Выбрать главу

Если верить в эволюцию, то, видимо, она что-то имела в виду. Но Дарвин умер, не решив эволюционной загадки. Ни естественный отбор, ни половой не предполагают мышления и нравственного чувства, — написал Дарвин своей рукой. Я читала своими глазами. Просил же Дарвин: ученые будущего, разгадайте же, откуда мышление и нравственное чувство. Иначе все эти отборы — сказки. Вопрос не решен, и мои мужья и прочие идут строем, будто все дарвинисты. Вульгарные. Я не могу простить измену, поскольку она атеистична. Она разрушает дом. Она убивает радость и желание. В измене нет Бога. Измена дьяволична. Может, поэтому и не болят старые измены? Выкинула из сюжета — все, заросло. Было бы в измене что-нибудь божественное, может, я поверила бы в «а» или «д», или «е». Божественное светилось бы до сего дня. А эти калеки, составляющие общество? Готовность подсмеяться над пострадавшей стороной, добить, нахамить типа а-вдруг-у-них-любовь, — все лояльничают и обнимают преступника. Поздравляют, словно героя: надо же, вот молодец, вот силен. Общество трупоедов, не опасающихся за свое пищеварение.

                                              * * *

Я думал о реинкарнации — не то и не так. Качество смерти — качество возвращения, это ясно. Может быть, я чую параллельные вселенные, хотя б одну, и при большом распухающем свидетеле мы записываем озарение: все мы здесь и всегда. Мучительна загадка слова здесь, смешно желание попасть обратно в здесь изо здеся. Мы не верим в смысл и могущество смерти, а ведь она оборудована каплями, реками, цунами кайфории. Зачем? Затем. Хорошо смотреть в окно в Центре Москвы воскресным утром: не верится, что люди спят и живы, встанут и выйдут, и по мордасам настучат, и банок набросают, и примутся жениться и рожать по старинке, родовыми путями, повизгивая. Скоро бабы примолкнут, а детям в школах будут рассказывать легенды о библейском указании — чтоб рожала в муках — и как ему веками следовали. Победило чувство юмора, боль отменили, рожают смеясь или хотя бы под наркозом, а вообще, я думаю, рожать не больно, и все от психического заражения.

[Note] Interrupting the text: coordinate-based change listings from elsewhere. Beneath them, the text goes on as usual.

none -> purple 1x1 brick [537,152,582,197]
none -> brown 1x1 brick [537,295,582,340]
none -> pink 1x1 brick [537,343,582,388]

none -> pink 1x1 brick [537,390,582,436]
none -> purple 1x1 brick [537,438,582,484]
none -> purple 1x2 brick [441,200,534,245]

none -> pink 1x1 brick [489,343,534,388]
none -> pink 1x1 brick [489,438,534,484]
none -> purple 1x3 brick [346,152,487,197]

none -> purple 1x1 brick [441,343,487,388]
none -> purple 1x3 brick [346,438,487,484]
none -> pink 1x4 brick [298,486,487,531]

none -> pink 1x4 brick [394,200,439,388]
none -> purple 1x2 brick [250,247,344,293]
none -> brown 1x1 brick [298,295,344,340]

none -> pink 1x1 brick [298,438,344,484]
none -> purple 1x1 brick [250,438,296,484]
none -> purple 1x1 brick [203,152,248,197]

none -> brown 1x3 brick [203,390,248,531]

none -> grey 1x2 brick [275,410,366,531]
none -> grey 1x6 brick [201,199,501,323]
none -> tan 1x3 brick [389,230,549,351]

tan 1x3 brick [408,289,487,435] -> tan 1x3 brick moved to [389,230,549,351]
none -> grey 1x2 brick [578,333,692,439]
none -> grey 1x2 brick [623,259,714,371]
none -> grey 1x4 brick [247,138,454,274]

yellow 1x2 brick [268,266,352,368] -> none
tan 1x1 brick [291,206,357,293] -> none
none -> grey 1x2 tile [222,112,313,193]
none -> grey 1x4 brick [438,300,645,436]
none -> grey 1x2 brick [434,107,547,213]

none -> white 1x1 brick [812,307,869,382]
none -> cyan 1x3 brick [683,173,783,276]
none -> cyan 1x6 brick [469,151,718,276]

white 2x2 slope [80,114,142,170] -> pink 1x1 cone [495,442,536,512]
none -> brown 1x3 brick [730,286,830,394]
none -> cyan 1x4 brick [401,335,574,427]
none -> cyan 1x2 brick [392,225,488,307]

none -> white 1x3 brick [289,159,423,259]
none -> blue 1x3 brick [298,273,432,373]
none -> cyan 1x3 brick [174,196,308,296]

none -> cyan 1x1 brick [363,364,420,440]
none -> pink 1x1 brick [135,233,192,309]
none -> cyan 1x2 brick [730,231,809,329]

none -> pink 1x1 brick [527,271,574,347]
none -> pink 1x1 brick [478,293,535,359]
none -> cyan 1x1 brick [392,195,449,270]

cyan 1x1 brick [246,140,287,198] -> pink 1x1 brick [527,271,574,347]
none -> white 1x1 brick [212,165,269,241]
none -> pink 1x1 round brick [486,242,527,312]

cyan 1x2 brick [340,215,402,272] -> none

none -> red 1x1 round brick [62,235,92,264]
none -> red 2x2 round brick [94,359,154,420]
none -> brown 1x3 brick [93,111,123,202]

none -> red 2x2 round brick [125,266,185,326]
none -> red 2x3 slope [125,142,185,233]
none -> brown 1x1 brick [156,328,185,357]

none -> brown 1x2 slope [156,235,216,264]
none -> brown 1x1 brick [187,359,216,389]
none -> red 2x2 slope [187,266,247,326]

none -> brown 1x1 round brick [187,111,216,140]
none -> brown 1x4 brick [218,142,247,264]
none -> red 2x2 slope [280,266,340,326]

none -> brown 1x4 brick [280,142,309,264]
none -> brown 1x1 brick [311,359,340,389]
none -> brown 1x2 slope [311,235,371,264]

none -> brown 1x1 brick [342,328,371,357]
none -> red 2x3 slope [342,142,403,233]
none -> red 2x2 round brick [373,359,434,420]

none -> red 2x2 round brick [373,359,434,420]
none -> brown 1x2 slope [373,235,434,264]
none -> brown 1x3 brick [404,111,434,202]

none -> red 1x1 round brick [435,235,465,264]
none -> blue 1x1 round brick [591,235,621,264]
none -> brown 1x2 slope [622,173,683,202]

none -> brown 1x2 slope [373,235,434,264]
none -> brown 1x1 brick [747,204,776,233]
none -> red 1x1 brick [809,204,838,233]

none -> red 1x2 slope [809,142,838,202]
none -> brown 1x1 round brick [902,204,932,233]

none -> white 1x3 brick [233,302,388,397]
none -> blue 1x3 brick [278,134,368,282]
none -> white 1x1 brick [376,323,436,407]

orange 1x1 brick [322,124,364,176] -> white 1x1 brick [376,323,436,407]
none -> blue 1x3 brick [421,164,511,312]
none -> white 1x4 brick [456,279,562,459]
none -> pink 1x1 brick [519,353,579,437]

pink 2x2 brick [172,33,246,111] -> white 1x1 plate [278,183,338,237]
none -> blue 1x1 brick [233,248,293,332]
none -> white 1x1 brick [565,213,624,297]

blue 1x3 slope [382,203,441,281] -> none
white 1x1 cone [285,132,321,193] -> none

Изборск и Словенские ключи. Белый лебедь акробатично кувыркается в озере. Все ловили лебедя в объективы, а лебедь нырял, шустро чистил перья и опять нырял, будто утка, коих окрест было премного. Утки к лебедю не лезли, покрякивали на утят, выгибали шеи, жеманно поднимали плечи, показывая цветные подмышки цвета индиго, и я подумал, что все птицы помечены. «Синей краской под крыльями?» Я еще подумал и согласился, что метить уток синей краской было бы нелегко. Зрители решили: порода, ведь явного цветового разделения на самок и селезней, привычного нам в Москве, не наблюдалось. Все были серо-коричневые на первый взгляд, а при взмахах и поворотах вспыхивали изумительными пятнами. Колористической дерзости, потаенной, мощной — на Городищенском озере полно. Сверху суровая монашеская мантия, а сокровенно-утиное весело сверкает на солнце, потягучими движениями крыльев допускаемом в утиную подмышку. На озере тут утки ведут себя как торопливые лебедята. Сказка про гадкого утенка, меняем экспозицию, получаем озерный постмодернизм: в семье прекрасных серых уток, дружно живущих на озере, пополняемом со скоростью 3,5 л/сек водой из регулярно освящаемых источников, имеющих вид водопадов, называемых «Ключи двенадцати апостолов», завелся подкидыш, впоследствии разоблаченный как лебедь, и его выучили хорошим манерам: нырять и чиститься, крутиться и плавать, неожиданно меняя направление, прочь-всякую-царственность — мнимую, конечно — повадки брось, нечего тут породу растворять. Удовлетворенный напутствием, лебеденок вырос настоящей бодрой уткой, а утки, тайком взяв от иностранца все лучшее, навострили лыжи крылья поднимать величаво, до — еще чуть-чуть бы! — соединения за спиной своих могучих крыльев верхушечками, поворотиками. Подмышки не забыть.